Custom extraction: Fetches full thread JSON (post + top comments) for richer content.

Metadata: externalId, subreddit, score, numComments, upvoteRatio

scanners:
  reddit:
    enabled: true
    clientId: ""        # Optional — for authenticated API access
    clientSecret: ""
    userAgent: "TopicScanner/2.0"

Medium

  • Source type: medium
  • API: Public RSS feeds (medium.com/feed/tag/{tag})
  • Auth: None required
  • Rate limiting: 1-second delay between tag requests

Converts keywords to tags (lowercase, hyphens) and fetches RSS feeds. Parses XML with Jsoup.

Metadata: externalId, author, tag

scanners:
  medium:
    enabled: true

Dev.to

  • Source type: devto
  • API: Forem API (dev.to/api)
  • Auth: None required
  • Rate limiting: 1-second delay between tag requests

Converts keywords to tags (lowercase, alphanumeric) and searches rising articles.

Metadata: externalId, author, readingTimeMinutes, positiveReactionsCount, commentsCount, tags[]

scanners:
  devto:
    enabled: true

Hashnode

  • Source type: hashnode
  • API: GraphQL (gql.hashnode.com)
  • Auth: Optional HASHNODE_API_TOKEN for authenticated requests
  • Rate limiting: None (single GraphQL query per keyword)

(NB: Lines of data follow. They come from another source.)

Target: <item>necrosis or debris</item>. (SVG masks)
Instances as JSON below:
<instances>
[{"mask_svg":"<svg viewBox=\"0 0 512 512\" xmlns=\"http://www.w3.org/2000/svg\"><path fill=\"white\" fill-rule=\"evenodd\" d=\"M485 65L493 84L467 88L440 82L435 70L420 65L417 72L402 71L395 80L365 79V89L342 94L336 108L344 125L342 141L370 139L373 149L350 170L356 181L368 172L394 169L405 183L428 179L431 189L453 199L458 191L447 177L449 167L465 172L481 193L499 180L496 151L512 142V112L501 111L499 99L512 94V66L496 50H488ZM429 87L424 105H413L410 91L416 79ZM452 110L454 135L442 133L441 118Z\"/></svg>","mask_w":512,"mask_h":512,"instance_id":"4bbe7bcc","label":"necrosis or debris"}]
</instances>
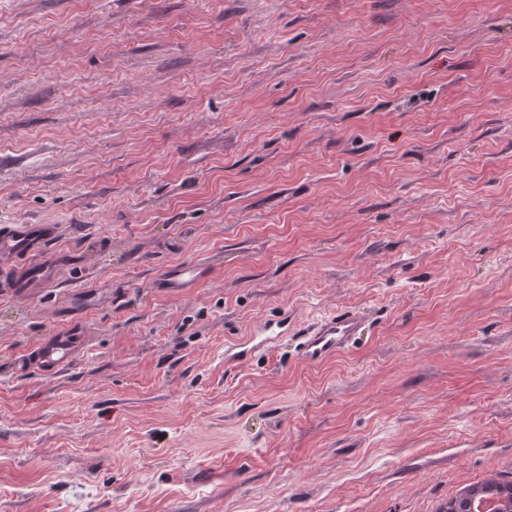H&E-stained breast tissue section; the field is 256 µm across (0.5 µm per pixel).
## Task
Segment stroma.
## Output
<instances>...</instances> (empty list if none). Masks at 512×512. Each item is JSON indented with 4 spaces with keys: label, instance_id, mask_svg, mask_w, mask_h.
Listing matches in <instances>:
<instances>
[{
    "label": "stroma",
    "instance_id": "obj_1",
    "mask_svg": "<svg viewBox=\"0 0 512 512\" xmlns=\"http://www.w3.org/2000/svg\"><path fill=\"white\" fill-rule=\"evenodd\" d=\"M23 224L57 233L0 261V512H438L512 481V0H0ZM344 307L367 335L303 362ZM71 325L68 369L20 372ZM366 332L364 316L357 310H336L293 334L302 360L321 364L345 353Z\"/></svg>",
    "mask_w": 512,
    "mask_h": 512
}]
</instances>
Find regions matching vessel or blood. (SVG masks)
<instances>
[{
  "label": "vessel or blood",
  "mask_w": 512,
  "mask_h": 512,
  "mask_svg": "<svg viewBox=\"0 0 512 512\" xmlns=\"http://www.w3.org/2000/svg\"><path fill=\"white\" fill-rule=\"evenodd\" d=\"M55 234L51 224H26L22 229L0 233V259L11 260L33 251ZM366 332L364 316L356 310L334 311L310 326L295 332L298 353L310 364L345 353ZM77 329H63L42 338L18 366L55 374L68 368L85 344Z\"/></svg>",
  "instance_id": "b4317fda"
}]
</instances>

Queries tagPosts or feed with first: 20. Returns posts with reaction and reply counts.

Metadata: externalId, brief (truncated to 200 chars), reactionCount, replyCount

scanners:
  hashnode:
    enabled: true

YouTube

  • Source type: youtube
  • API: Google Data API v3 (googleapis.com/youtube/v3)
  • Auth: Required — YouTube Data API key
  • Quota: Each search costs 100 units; daily limit is 10,000 units

Searches videos by keyword, then fetches statistics (views, likes, comments) and content details (duration).

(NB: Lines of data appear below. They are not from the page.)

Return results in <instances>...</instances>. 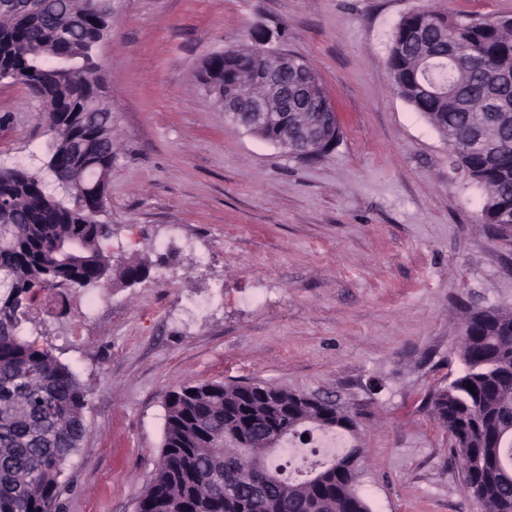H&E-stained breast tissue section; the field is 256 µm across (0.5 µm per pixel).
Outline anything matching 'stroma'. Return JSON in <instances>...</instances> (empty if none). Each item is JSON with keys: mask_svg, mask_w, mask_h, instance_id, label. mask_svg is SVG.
Masks as SVG:
<instances>
[{"mask_svg": "<svg viewBox=\"0 0 512 512\" xmlns=\"http://www.w3.org/2000/svg\"><path fill=\"white\" fill-rule=\"evenodd\" d=\"M96 48L115 161L101 222L140 281L43 288L18 328L85 387L88 433L66 461L61 512H137L168 395L263 383L355 413L358 494L371 512H480L426 403L461 370L467 311L512 312V248L483 189L392 89L402 17H512V0H112ZM319 74L341 137L289 157L225 124L198 82L255 25ZM51 136L26 85L0 80V168L42 172Z\"/></svg>", "mask_w": 512, "mask_h": 512, "instance_id": "obj_1", "label": "stroma"}]
</instances>
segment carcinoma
Here are the masks:
<instances>
[{
	"mask_svg": "<svg viewBox=\"0 0 512 512\" xmlns=\"http://www.w3.org/2000/svg\"><path fill=\"white\" fill-rule=\"evenodd\" d=\"M112 0H0V79L26 85L45 107L53 134L47 177L0 169V512H60L63 466L86 435L84 387L48 348L17 334L26 301L40 288L97 286L115 275L144 277V261L112 262L99 247L109 224L90 222L101 212L112 169V114L99 117L107 99L94 76L95 47L111 31ZM265 56L255 47L224 50L200 81L214 103L273 97L260 81ZM58 69L50 81L39 72ZM387 66L393 89L448 142L454 169L484 190L481 217L512 244V120L494 112L512 102V20L458 23L433 12H413L395 27ZM288 84L311 99L306 112L288 113V129L254 135L284 143L288 155L307 159L301 131L313 128L339 140L340 128L319 75L302 58ZM94 116L95 122L84 120ZM87 139L99 145L79 155ZM83 166V188H69L71 203L46 191L63 187L61 173ZM463 373L430 396L448 432L467 491L484 512H512V444L496 433L512 425V313L487 307L470 312L461 332ZM474 389H469V386ZM195 394L190 395L188 391ZM165 436L139 512H370L356 492L352 448L312 477L297 482L280 469L259 470L251 458L255 427L295 437L309 428L354 432V416L312 396L258 383L185 384L166 401Z\"/></svg>",
	"mask_w": 512,
	"mask_h": 512,
	"instance_id": "1",
	"label": "carcinoma"
}]
</instances>
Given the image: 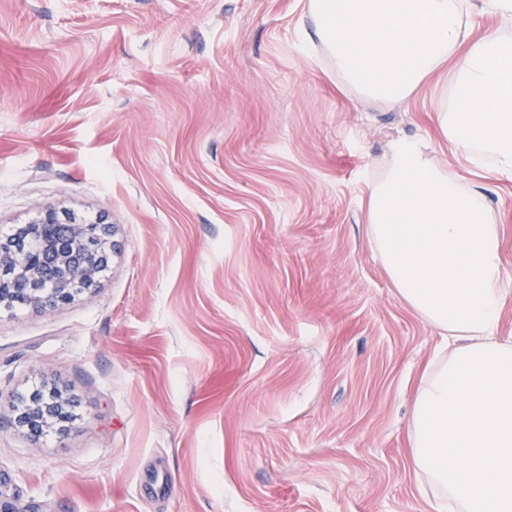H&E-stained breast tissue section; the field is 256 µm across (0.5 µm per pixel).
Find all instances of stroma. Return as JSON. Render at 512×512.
<instances>
[{
  "label": "stroma",
  "mask_w": 512,
  "mask_h": 512,
  "mask_svg": "<svg viewBox=\"0 0 512 512\" xmlns=\"http://www.w3.org/2000/svg\"><path fill=\"white\" fill-rule=\"evenodd\" d=\"M305 0H0V228L101 219L96 286L0 308V512H430L407 418L439 331L366 235L398 137L450 173L448 68L392 109ZM486 185L512 274V177ZM72 403L32 439L17 400Z\"/></svg>",
  "instance_id": "1"
}]
</instances>
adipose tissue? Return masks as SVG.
Listing matches in <instances>:
<instances>
[{
    "label": "adipose tissue",
    "mask_w": 512,
    "mask_h": 512,
    "mask_svg": "<svg viewBox=\"0 0 512 512\" xmlns=\"http://www.w3.org/2000/svg\"><path fill=\"white\" fill-rule=\"evenodd\" d=\"M478 6L512 18V0H306L305 10L337 75L387 106L451 63V101L436 115L443 137L478 170L512 175V37L473 38ZM430 150L391 142L367 201V234L398 297L443 334L413 400L412 463L432 512H512L502 230L482 179L460 181Z\"/></svg>",
    "instance_id": "ef3b65f1"
}]
</instances>
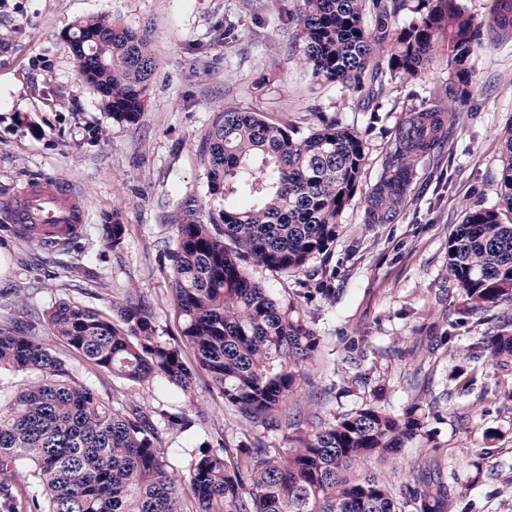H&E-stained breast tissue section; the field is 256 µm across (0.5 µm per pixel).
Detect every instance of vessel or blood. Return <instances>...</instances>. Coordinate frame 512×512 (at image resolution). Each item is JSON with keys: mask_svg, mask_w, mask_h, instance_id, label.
Returning <instances> with one entry per match:
<instances>
[{"mask_svg": "<svg viewBox=\"0 0 512 512\" xmlns=\"http://www.w3.org/2000/svg\"><path fill=\"white\" fill-rule=\"evenodd\" d=\"M0 209L35 236L54 233L68 225H82L86 217L80 192L73 185L52 180L24 185L0 203Z\"/></svg>", "mask_w": 512, "mask_h": 512, "instance_id": "obj_1", "label": "vessel or blood"}]
</instances>
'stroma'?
I'll return each instance as SVG.
<instances>
[{
    "instance_id": "35a3bbf8",
    "label": "stroma",
    "mask_w": 512,
    "mask_h": 512,
    "mask_svg": "<svg viewBox=\"0 0 512 512\" xmlns=\"http://www.w3.org/2000/svg\"><path fill=\"white\" fill-rule=\"evenodd\" d=\"M301 0H0V199L29 181L54 178L81 192L87 231L66 250L47 255L15 237L0 215V320L24 290L28 309L59 301L110 311L126 293L150 305L159 336H178L182 319L168 276L176 246L175 217L195 199L203 215L220 208L208 193L201 162L205 139L227 104L301 130L320 118L354 131L364 144L359 188L338 218L326 255L281 276L252 268L281 300L298 299L320 345L304 368L286 409L301 430L315 417L373 402L400 413L420 406L427 432L395 459L371 463L395 489L412 482L424 463L438 465L464 495L457 512H512V370L491 355L478 368L467 361L473 337L494 335L512 303L486 321L459 314L461 293L448 274V236L466 212L496 209L502 153L512 140V37L488 44L470 61L466 95L449 94L457 120L444 148L414 168L412 187L392 223L370 224L366 200L390 158L396 129L454 77L446 54L416 77L386 76L383 90L363 101L352 89L312 78L298 61ZM107 14L144 32L157 66L138 121H112L100 97L80 86L63 39L78 21ZM236 25L224 42L220 28ZM107 129L96 137V128ZM119 211L127 227L119 248L102 226ZM326 281L335 296L302 297L306 285ZM455 340L441 341L445 329ZM54 350L72 378L115 408L141 407L157 416L189 411L193 427L161 433L168 470L183 479V450L215 437L236 448L263 440L289 447L288 429L238 425L206 375L191 392L136 386L98 370L62 342ZM473 380L440 399L449 378Z\"/></svg>"
}]
</instances>
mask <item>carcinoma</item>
Instances as JSON below:
<instances>
[{
	"label": "carcinoma",
	"mask_w": 512,
	"mask_h": 512,
	"mask_svg": "<svg viewBox=\"0 0 512 512\" xmlns=\"http://www.w3.org/2000/svg\"><path fill=\"white\" fill-rule=\"evenodd\" d=\"M408 0H302V63L313 78L349 86L372 98L383 74L416 75L446 35L448 66L462 87L469 62L489 43L512 34L504 3L494 0L476 24L460 0L436 5L407 27L392 17ZM371 16L365 22V15ZM82 61L81 82L105 101L112 120L135 123L146 102L156 59L147 37L109 15L78 22L64 36ZM448 105L439 95L413 111L398 129L394 152L371 190L370 224L396 215L410 189L414 166L442 142ZM362 140L334 121L303 134L289 123L226 106L204 150L208 190L224 202L205 223L196 201L181 204L170 278L182 317L179 337L157 335L151 307L130 298L108 315L59 302L41 316L0 324V370L36 374L0 412V499L5 512H184L189 490L194 512H454L460 492L440 474L424 473L396 494L393 486L358 468L386 462L426 428L418 408L396 414L374 403L318 419L290 448L257 439L243 448L224 443L184 449V483L168 471L158 425L137 406L114 410L72 379L42 330L99 371L139 385L191 390L206 374L240 425L275 429L320 338L295 303H284L249 274L261 267L286 276L323 255L336 239L337 220L359 187ZM501 198L512 211V140L506 144ZM109 246L123 243L127 227L114 213L103 225ZM21 239L54 251L84 228L60 229L52 241L12 225ZM448 273L461 289L466 315L512 303V224L497 212L467 213L448 236ZM189 346L196 359L184 357ZM490 350L496 364L512 367V330L480 337L469 359ZM185 432L182 411L163 417ZM29 470L31 493L17 496L12 479Z\"/></svg>",
	"instance_id": "carcinoma-1"
}]
</instances>
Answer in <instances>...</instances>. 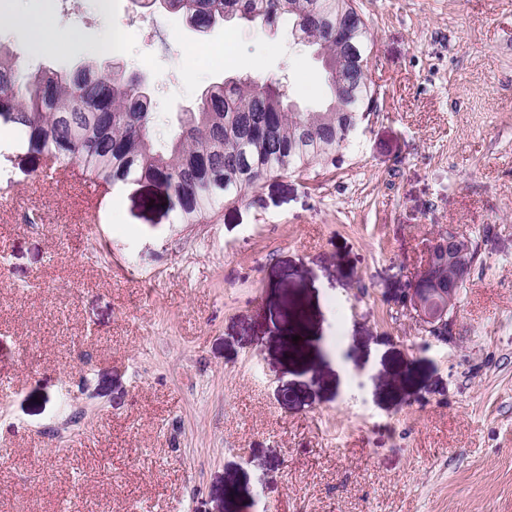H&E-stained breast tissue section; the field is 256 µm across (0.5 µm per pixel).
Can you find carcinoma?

Metadata: externalId (videoId), channelTitle, channelId, viewCount, likeCount, commentCount, duration (ISO 8601)

Custom extraction: Fetches video captions/transcripts via YouTube API.

scanners:
  youtube:
    enabled: true
    apiKey: "your-youtube-api-key"

Warning

YouTube API has strict quotas. A single scan with 5 keywords uses ~500 quota units. Monitor usage at Google Cloud Console.

Scanner Interface

All scanners implement:

public interface SourceScanner {
    String getSourceType();                        // unique ID
    String getDisplayName();                       // UI label
    List<ScanResult> scan(ScanRequest request);    // discover topics
    default Optional<String> extractContent(String url) {
        return Optional.empty();  // defer to generic extraction
    }
}

ScanRequest:

record ScanRequest(
    List<String> keywords,
    List<String> negativeKeywords,
    Map<String, Object> scannerConfig,
    int maxResults  // default 25
)

ScanResult:

record ScanResult(
    String title,           // required
    String url,             // required
    String sourceType,      // required
    Map<String, Object> metadata,
    LocalDateTime sourceDate
)